Making recordings based on room size might be a way of simplifying the task or making the system based on a set room size that is required might be more realistic. The memory and processing needed will be enormous but not impossible by any means.
It's just a matter of how important it is to us as time progresses and the cost to make it might end up being more for a theater type set up that would be used on movies that were recorded and based directly on this device to ensure there is not going to be any situations where the DSP cannot function properly or fast enough to keep the 3D sound image placed properly. Moving cameras would make complex reproduction. A simple concert would become ideal for this type of technology to shine. The only step further for home use would be to have each person wearing a positioning locator to adjust the sound to be as if you were actually moving within the environment. This would only be practical if the sound was accompanied by actual images projected into the space your standing. A wall would be shown but not felt. Perfect for computer games that use virtual reality and able to incorporate the entire room where the sphere is positioned. There again basing the games and the sound field on a set room size would make the reproduction much easier. Scaling would be used to adjust to changes in surroundings as you move about and enter new areas.
This seems to be the only realistic way that sound can be accurately reproduced, using 2 speakers and expecting miracles has not worked. We have finally got to a point where we understand what's going on but we are stuck on this idea that we need 2 full range speakers to reproduce the original mono signal!?? It appears that we have gone off course along the way because it's easier to fake a real sound with 2 speakers than with 1. But of course the design of the speaker enclosure has been problematic and we continue to try and force that design to work by eliminating as much of the unwanted inaccuracies as we can.

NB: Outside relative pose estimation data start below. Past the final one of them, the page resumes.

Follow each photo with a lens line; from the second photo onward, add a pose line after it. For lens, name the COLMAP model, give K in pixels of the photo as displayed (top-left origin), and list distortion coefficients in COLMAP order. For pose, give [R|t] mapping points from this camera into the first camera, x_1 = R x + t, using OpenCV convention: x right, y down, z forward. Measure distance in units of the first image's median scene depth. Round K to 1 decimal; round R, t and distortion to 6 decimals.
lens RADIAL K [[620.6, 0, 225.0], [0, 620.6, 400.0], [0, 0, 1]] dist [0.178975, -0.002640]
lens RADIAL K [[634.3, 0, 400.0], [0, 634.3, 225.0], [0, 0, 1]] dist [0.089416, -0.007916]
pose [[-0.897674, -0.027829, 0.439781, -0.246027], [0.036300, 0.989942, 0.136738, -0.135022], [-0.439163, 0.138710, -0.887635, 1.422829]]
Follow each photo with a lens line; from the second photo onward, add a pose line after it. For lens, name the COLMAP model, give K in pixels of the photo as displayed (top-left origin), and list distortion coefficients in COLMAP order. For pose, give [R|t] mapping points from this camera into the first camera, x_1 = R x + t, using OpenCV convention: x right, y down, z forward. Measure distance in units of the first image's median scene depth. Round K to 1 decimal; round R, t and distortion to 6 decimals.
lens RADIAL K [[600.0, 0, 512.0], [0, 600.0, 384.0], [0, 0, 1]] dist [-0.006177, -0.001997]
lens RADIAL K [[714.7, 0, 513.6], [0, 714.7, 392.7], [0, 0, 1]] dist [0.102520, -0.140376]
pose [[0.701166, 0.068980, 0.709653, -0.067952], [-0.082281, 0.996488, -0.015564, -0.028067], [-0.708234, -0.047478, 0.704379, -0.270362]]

Reflections, refraction, bounce,combing, cancelations, adding, tonal deviations, phase shift, positioning, dispersion, driver limitations, loss in path, interference, conversion and ability to capture the source signal accurately are just some of the problems we have been trying to element and so far we have not gained much ground other than setting up a fixed stage that positions sounds to a certain degree. I think we have evolved to see the limitations of the design we have been trying to force into what it simply cannot be
DSP is the pathway to controlling sound and manipulating it to where it can be placed within a room at any point. Stopping reflections or adding them in as needed is the next step. There will not be a need for room mode corrections using physical objects. Hard surfaces will not be a problem when DSP can cancel them out entirely. Off axis will be something that future people will never discuss, you can buy a home and use any room that's large enough to set the speaker up and it can also contain that some in that room by setting up boarders and cancelling the sounds that will travel outside that room.